Biography & Autobiography
Virago Press
Jan 1 2001
222
‘Out of Me’ is the title of Fiona Shaw’s commendable debut detailing her descent into chronic post-natal depression and her subsequent attempt to claw back from this nightmare. The title of the book refers to Shaw’s overwhelming need to externalise her life. Her reason for writing the book is intrinsically connected to her desire to fill in memory gaps, having received medical treatment – namely electro-convulsive therapy (ECT) – for her illness. In the aftermath of ECT, the once familiar territories of experience and memory terrified and confounded her.
The book is divided into four sections, the first of which details her life on the brink of her illness, her subsequent demise, hospitalisation and ECT. Shaw’s narrative structure is interesting as she applies both subjective and objective angles to her story. She conjures up the helplessness and pain of her predicament with force and feeling, as though she can stand back as a writer and assess her own situation, while still having a powerful emotional impact on the reader. Her own viewpoint dominates the narrative but the book is interspersed with her medical notes and observations from her husband and visiting friends. Planting Tears, the second section, concerns the past, specifically her childhood, where she feels as though she is a member of several families, though not really belonging to any of them.
In Search of an Illness sees Shaw emerge, haltingly, from the shadow of her breakdown, and try to assess what has happened to her. She questions the nature of mental illness, her own apparent complicity in her treatment and its devastating effects. Tired of unhelpful answers and placebo responses, a desire for truth propels her to seek out doctors, psychotherapists and other patients to fill in the gaps. The final section, The Desk, is reminiscent of Virginia Woolf’s assertion that a woman needs “a room of one’s own” in order to write. By this stage, Shaw has reclaimed her domestic space and turned it into the place where she tells her story.

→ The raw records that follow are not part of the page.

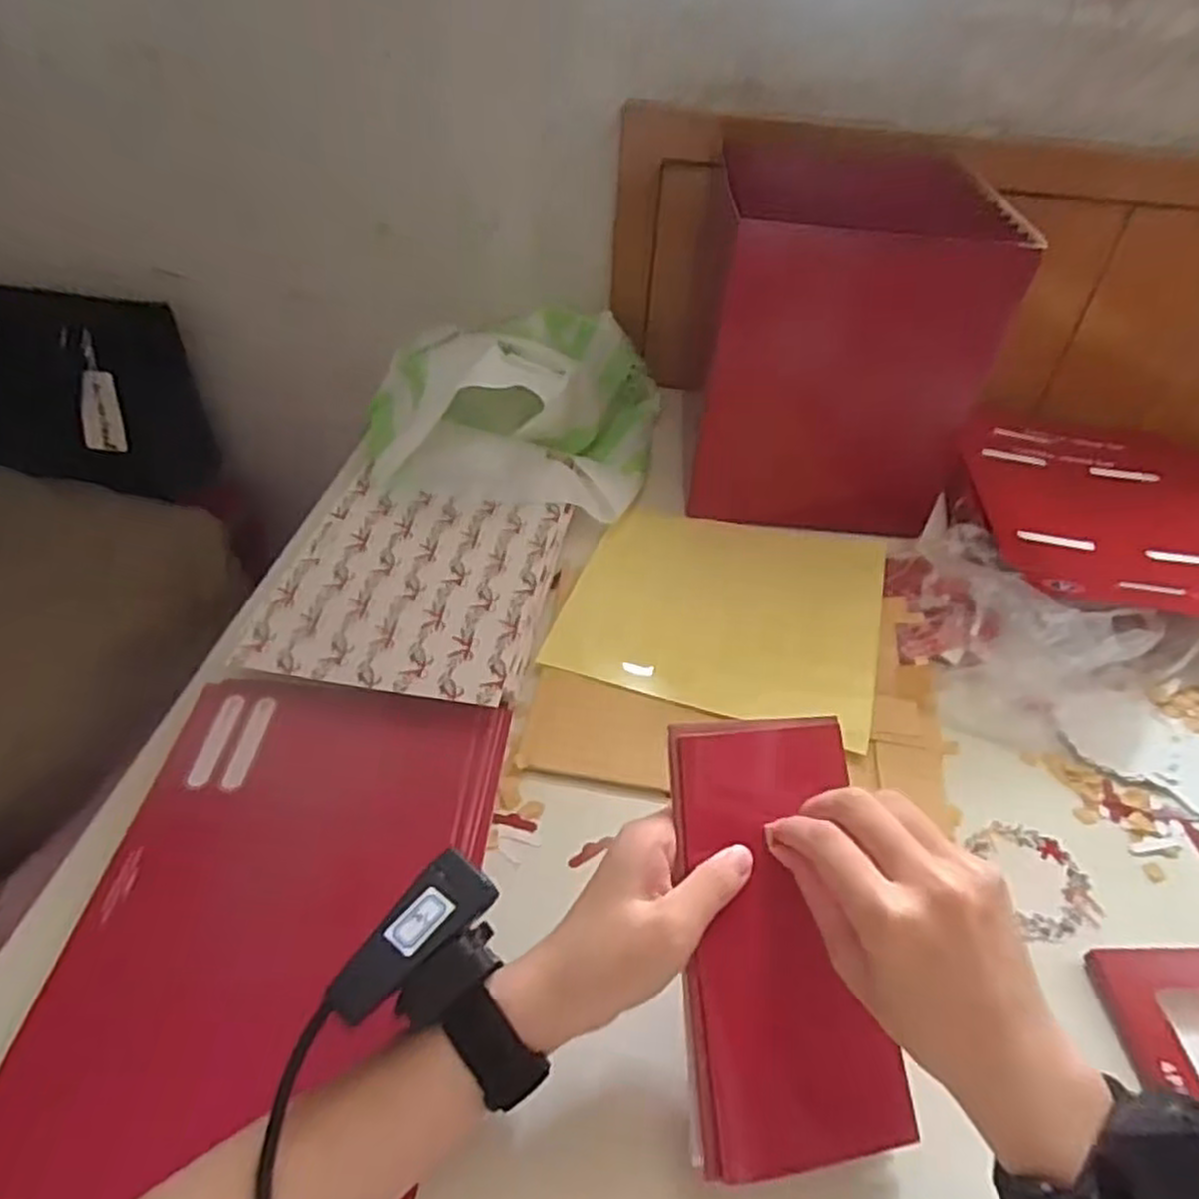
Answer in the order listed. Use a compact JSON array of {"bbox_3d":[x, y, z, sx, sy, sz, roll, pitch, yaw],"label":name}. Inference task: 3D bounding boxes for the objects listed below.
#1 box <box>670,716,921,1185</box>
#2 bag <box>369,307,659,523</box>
[{"bbox_3d":[0.079,0.143,0.331,0.092,0.016,0.177,-1,73,-15],"label":"box"},{"bbox_3d":[-0.068,-0.183,0.680,0.238,0.129,0.232,5,43,3],"label":"bag"}]

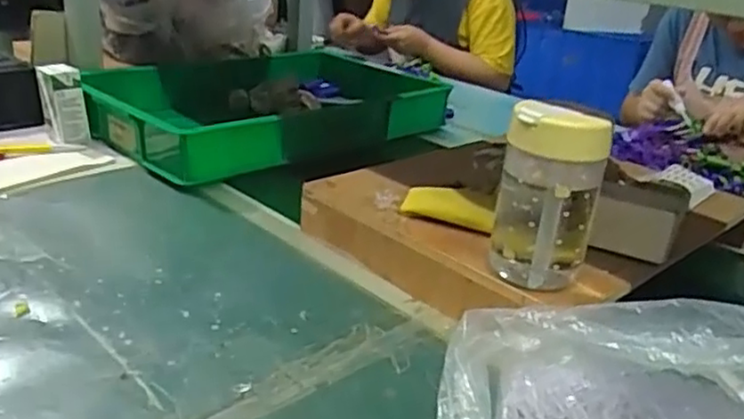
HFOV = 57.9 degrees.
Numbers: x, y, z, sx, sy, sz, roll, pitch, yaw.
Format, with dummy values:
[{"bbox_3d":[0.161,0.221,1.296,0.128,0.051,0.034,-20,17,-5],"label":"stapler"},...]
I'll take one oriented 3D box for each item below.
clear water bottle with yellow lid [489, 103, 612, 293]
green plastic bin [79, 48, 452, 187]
[{"bbox_3d":[0.148,-0.009,0.575,0.085,0.156,0.064,11,24,14],"label":"clear water bottle with yellow lid"},{"bbox_3d":[-0.175,-0.177,1.138,0.570,0.086,0.383,-15,30,-37],"label":"green plastic bin"}]

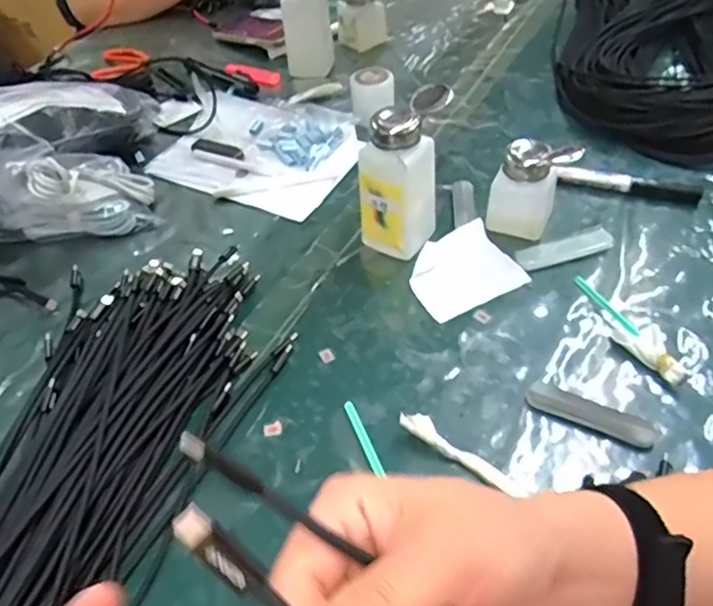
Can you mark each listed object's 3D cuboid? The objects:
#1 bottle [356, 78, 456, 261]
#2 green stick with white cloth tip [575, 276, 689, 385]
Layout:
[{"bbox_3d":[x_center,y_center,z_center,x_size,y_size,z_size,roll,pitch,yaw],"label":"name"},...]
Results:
[{"bbox_3d":[0.040,-0.108,0.520,0.050,0.135,0.064,26,53,28],"label":"bottle"},{"bbox_3d":[0.207,0.017,0.467,0.018,0.013,0.114,-15,45,-9],"label":"green stick with white cloth tip"}]

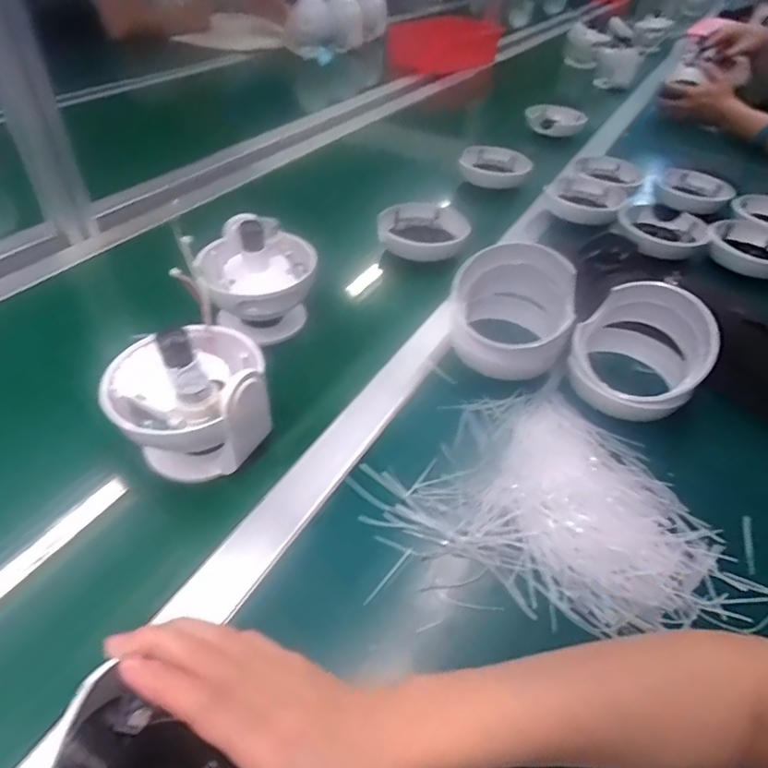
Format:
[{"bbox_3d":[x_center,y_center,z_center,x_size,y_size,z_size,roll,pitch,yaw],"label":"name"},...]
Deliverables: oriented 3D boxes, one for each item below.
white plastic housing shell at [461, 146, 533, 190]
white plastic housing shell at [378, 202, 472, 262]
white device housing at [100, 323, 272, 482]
[{"bbox_3d":[0.190,-0.370,0.897,0.116,0.038,0.110,10,45,5],"label":"white plastic housing shell"},{"bbox_3d":[0.049,-0.199,0.706,0.107,0.040,0.101,9,45,4],"label":"white plastic housing shell"},{"bbox_3d":[-0.155,0.007,0.421,0.114,0.105,0.104,-11,47,-16],"label":"white device housing"}]

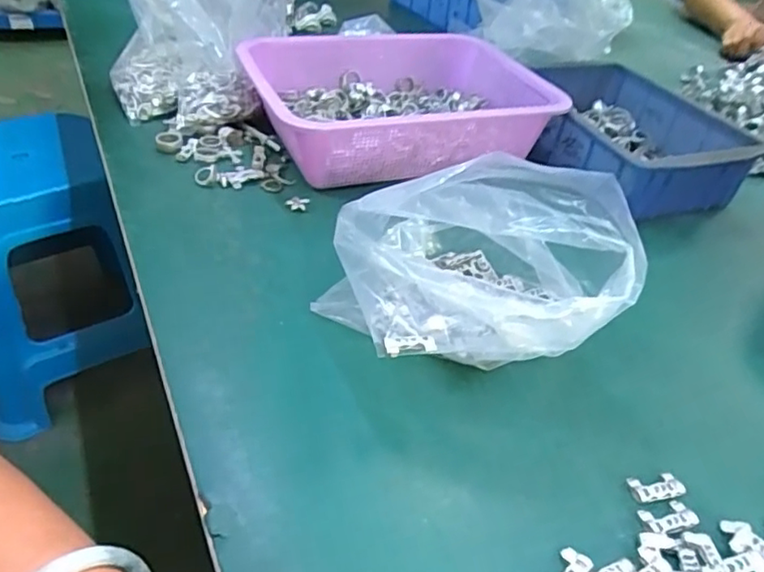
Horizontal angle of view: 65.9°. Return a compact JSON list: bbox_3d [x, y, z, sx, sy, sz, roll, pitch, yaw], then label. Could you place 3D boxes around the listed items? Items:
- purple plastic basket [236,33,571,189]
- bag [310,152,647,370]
[{"bbox_3d":[0.016,-0.196,0.638,0.321,0.082,0.226,-12,43,-22],"label":"purple plastic basket"},{"bbox_3d":[0.053,-0.019,0.394,0.184,0.129,0.153,5,39,-3],"label":"bag"}]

Sylvia Plath’s autobiographical work, ‘The Bell Jar’ has been mentioned in comparison to ‘Out of Me’ and the Shaw acknowledges the spectre of Plath’s subject matter on her work. It is unfair to compare the two, not alone for American poet’s celebrity, but for their very different accounts of similar experiences. Shaw’s exploration of the heart of darkness is not as distanced as fiction; its unflinching first-hand account of a breakdown is very difficult to read at times. She also acknowledges that writing this memoir has made her recall her literary predecessors, the other ‘madwomen in the attic’ such as Elizabeth Bishop, Emily Dickinson and Charlotte Perkins Gilman. These tales are veiled in fiction, while Shaw bears the weight of her tale with no literary cloak. Truth is stranger than fiction, but when it emerges from the depths of voicelessness, its impact is undiluted.